Hi Cristi,
I regret that I don't have precise answers for these questions.
tika-server uses Apache cxf and most of your questions are handled at
that level. There is no logic in Tika for number of connections,
identifying contention or even keeping track of the number of parallel
requests.
If you're running in --spawnChild mode in 1.x or running in default
in 2.x, the server can go down and drop connections if a file has
caused a catastrophic problem (timeout, oom or other crash), but that
doesn't necessarily mean that CPU will be saturated.
In practice, I've found that it is better to run multiple
tika-servers (on different ports?) and have one tika-server per client
so that you effectively avoid multithreading...this also enables you
to know which file caused a catastrophic problem. If you're running
multiple requests on a single server, and one of the files causes a
shutdown/restart, you won't know which of the active files caused the
problem.
Nicholas DiPiazza has experience with pegging tika-servers. He
might be willing to chime in?
Sergey Beryokin is our cxf expert...he might have better insight on
the cxf layer.
The above input applies to the standard /tika, /rmeta endpoints.
The new pipes /pipes and /async handlers fork multiple sub-processes
and do the parsing there. I have not yet experimented with
overwhelming them in practice/production, but the /async handler at
least has a return value for "queue is full, please don't send any
more requests".

Problems to solve>
A - List every endpoint or handler path named in the tika-server reply.
B - In the tika-server reply, write out word for word the passage starting with "tika-server uses Apache" and going on through "will be saturated.".
The listing that comes next has no connection to the tika-server reply above.

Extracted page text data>
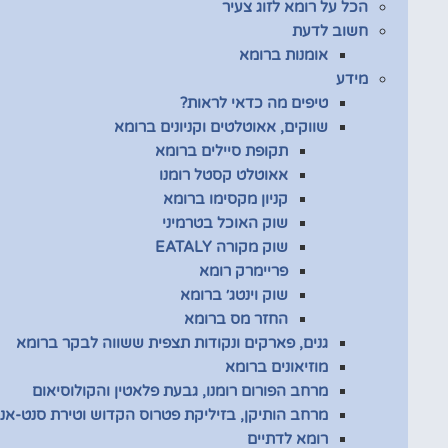
הכל על רומא לזוג צעיר
חשוב לדעת
אומנות ברומא
מידע
טיפים מה כדאי לראות?
שווקים, אאוטלטים וקניונים ברומא
תקופת סיילים ברומא
אאוטלט קסטל רומנו
קניון מקסימו ברומא
שוק האוכל בטרמיני
שוק מקורה EATALY
פריימרק רומא
שוק וינטג׳ ברומא
החזר מס ברומא
גנים, פארקים ונקודות תצפית ששווה לבקר ברומא
מוזיאונים ברומא
מרחב הפורום רומנו, גבעת פלאטין והקולוסיאום
מרחב הותיקן, בזיליקת פטרוס הקדוש וטירת סנט-אנג
רומא לדתיים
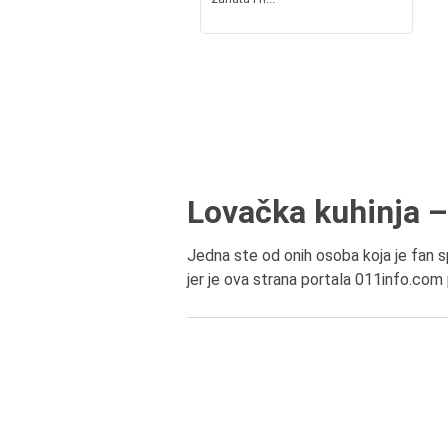
Lovačka kuhinja –
Jedna ste od onih osoba koja je fan sp
jer je ova strana portala 011info.com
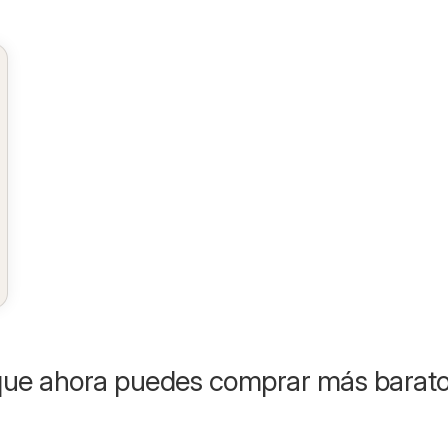
que ahora puedes comprar más barat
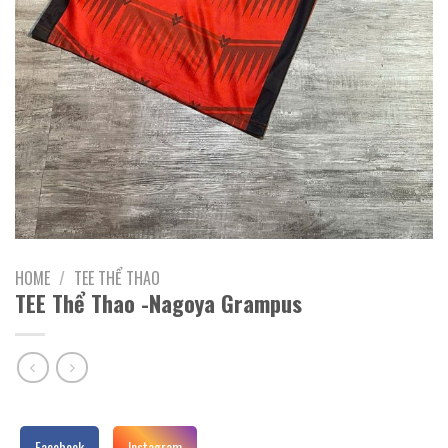
HOME
/
TEE THỂ THAO
TEE Thể Thao -Nagoya Grampus
Facebook
Instagram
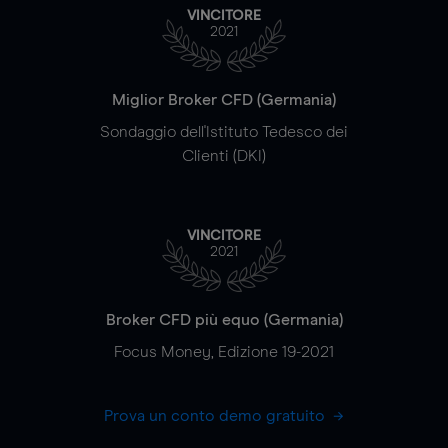
VINCITORE
2021
Miglior Broker CFD (Germania)
Sondaggio dell'Istituto Tedesco dei
Clienti (DKI)
VINCITORE
2021
Broker CFD più equo (Germania)
Focus Money, Edizione 19-2021
Prova un conto demo gratuito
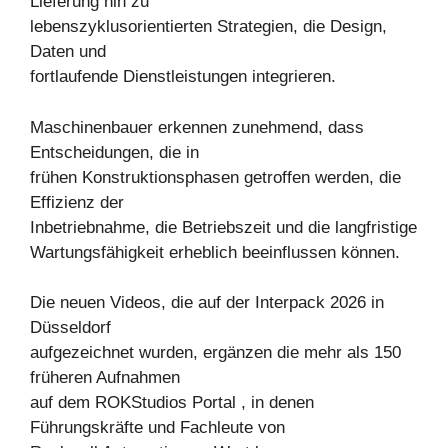
Lieferung hin zu
lebenszyklusorientierten Strategien, die Design,
Daten und
fortlaufende Dienstleistungen integrieren.
Maschinenbauer erkennen zunehmend, dass
Entscheidungen, die in
frühen Konstruktionsphasen getroffen werden, die
Effizienz der
Inbetriebnahme, die Betriebszeit und die langfristige
Wartungsfähigkeit erheblich beeinflussen können.
Die neuen Videos, die auf der Interpack 2026 in
Düsseldorf
aufgezeichnet wurden, ergänzen die mehr als 150
früheren Aufnahmen
auf dem ROKStudios Portal , in denen
Führungskräfte und Fachleute von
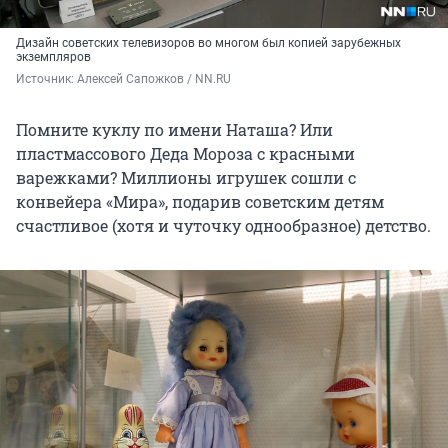
Дизайн советских телевизоров во многом был копией зарубежных
экземпляров
Источник: 
Алексей Сапожков / NN.RU
Помните куклу по имени Наташа? Или
пластмассового Деда Мороза с красными
варежками? Миллионы игрушек сошли с
конвейера «Мира», подарив советским детям
счастливое (хотя и чуточку однообразное) детство.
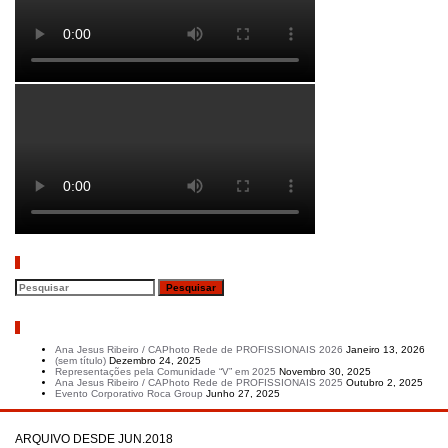
Pesquisar
Artigos recentes
Ana Jesus Ribeiro / CAPhoto Rede de PROFISSIONAIS 2026
Janeiro 13, 2026
(sem título)
Dezembro 24, 2025
Representações pela Comunidade “V” em 2025
Novembro 30, 2025
Ana Jesus Ribeiro / CAPhoto Rede de PROFISSIONAIS 2025
Outubro 2, 2025
Evento Corporativo Roca Group
Junho 27, 2025
ARQUIVO DESDE JUN.2018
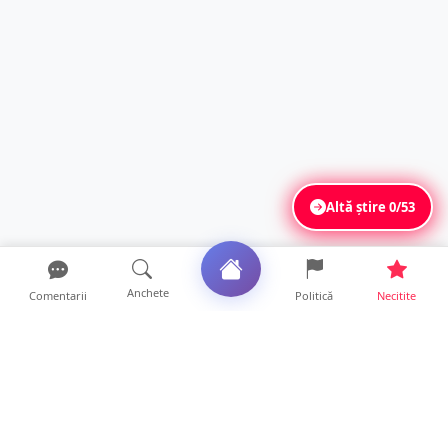
Altă știre
0/53
Anchete
Comentarii
Politică
Necitite
Ultimele articole
Șofer de ATV, rănit după ce s-a răsturnat pe
un drum foresti...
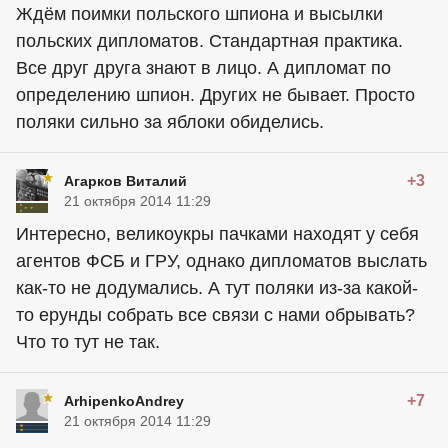
Ждём поимки польского шпиона и высылки
польских дипломатов. Стандартная практика.
Все друг друга знают в лицо. А дипломат по
определению шпион. Других не бывает. Просто
поляки сильно за яблоки обиделись.
+3
Агарков Виталий
21 октября 2014 11:29
Интересно, великоукры пачками находят у себя
агентов ФСБ и ГРУ, однако дипломатов выслать
как-то не додумались. А тут поляки из-за какой-
то ерунды собрать все связи с нами обрывать?
Что то тут не так.
+7
ArhipenkoAndrey
21 октября 2014 11:29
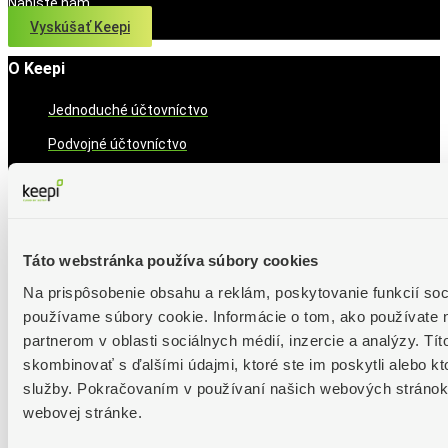
Napíšte nám
Vyskúšať Keepi
O Keepi
Jednoduché účtovníctvo
Podvojné účtovníctvo
Daňová evidencia
Cenník
Informácie
Táto webstránka používa súbory cookies
Na prispôsobenie obsahu a reklám, poskytovanie funkcií soc
Funkcie detailne
používame súbory cookie. Informácie o tom, ako používate 
Blog
partnerom v oblasti sociálnych médií, inzercie a analýzy. Tít
Novinky
skombinovať s ďalšími údajmi, ktoré ste im poskytli alebo kto
služby. Pokračovaním v používaní našich webových stránok 
Aktuálne
webovej stránke.
Je čas na daňové priznanie za rok 2025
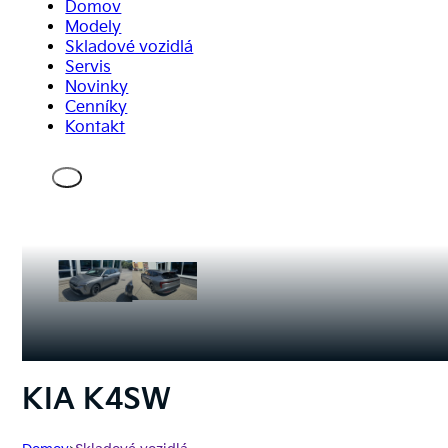
Domov
Modely
Skladové vozidlá
Servis
Novinky
Cenníky
Kontakt
KIA K4SW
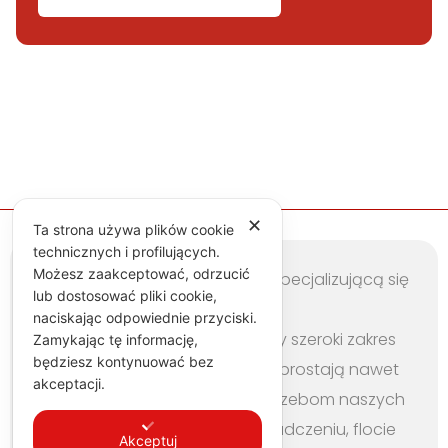
✕
Ta strona używa plików cookie
technicznych i profilujących.
Możesz zaakceptować, odrzucić
Jesteśmy profesjonalną firmą specjalizującą się
lub dostosować pliki cookie,
w kompleksowych usługach
naciskając odpowiednie przyciski.
przeprowadzkowych. Oferujemy szeroki zakres
Zamykając tę informację,
będziesz kontynuować bez
specjalistycznych usług, które sprostają nawet
akceptacji.
najbardziej wymagającym potrzebom naszych
klientów. Dzięki naszemu doświadczeniu, flocie
Akceptuj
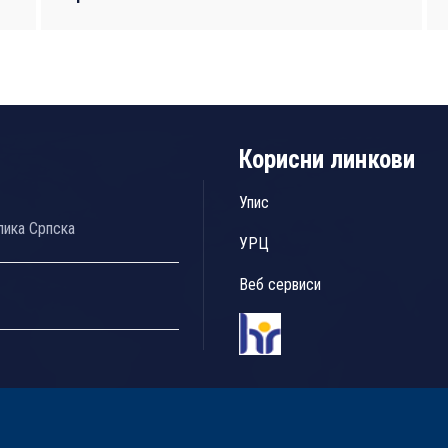
Корисни линкови
Упис
лика Српска
УРЦ
Веб сервиси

Solutions to the exercise>
A -
/tika
/rmeta
/pipes
/async

B -
tika-server uses Apache cxf and most of your questions are handled at
that level. There is no logic in Tika for number of connections,
identifying contention or even keeping track of the number of parallel
requests.
If you're running in --spawnChild mode in 1.x or running in default
in 2.x, the server can go down and drop connections if a file has
caused a catastrophic problem (timeout, oom or other crash), but that
doesn't necessarily mean that CPU will be saturated.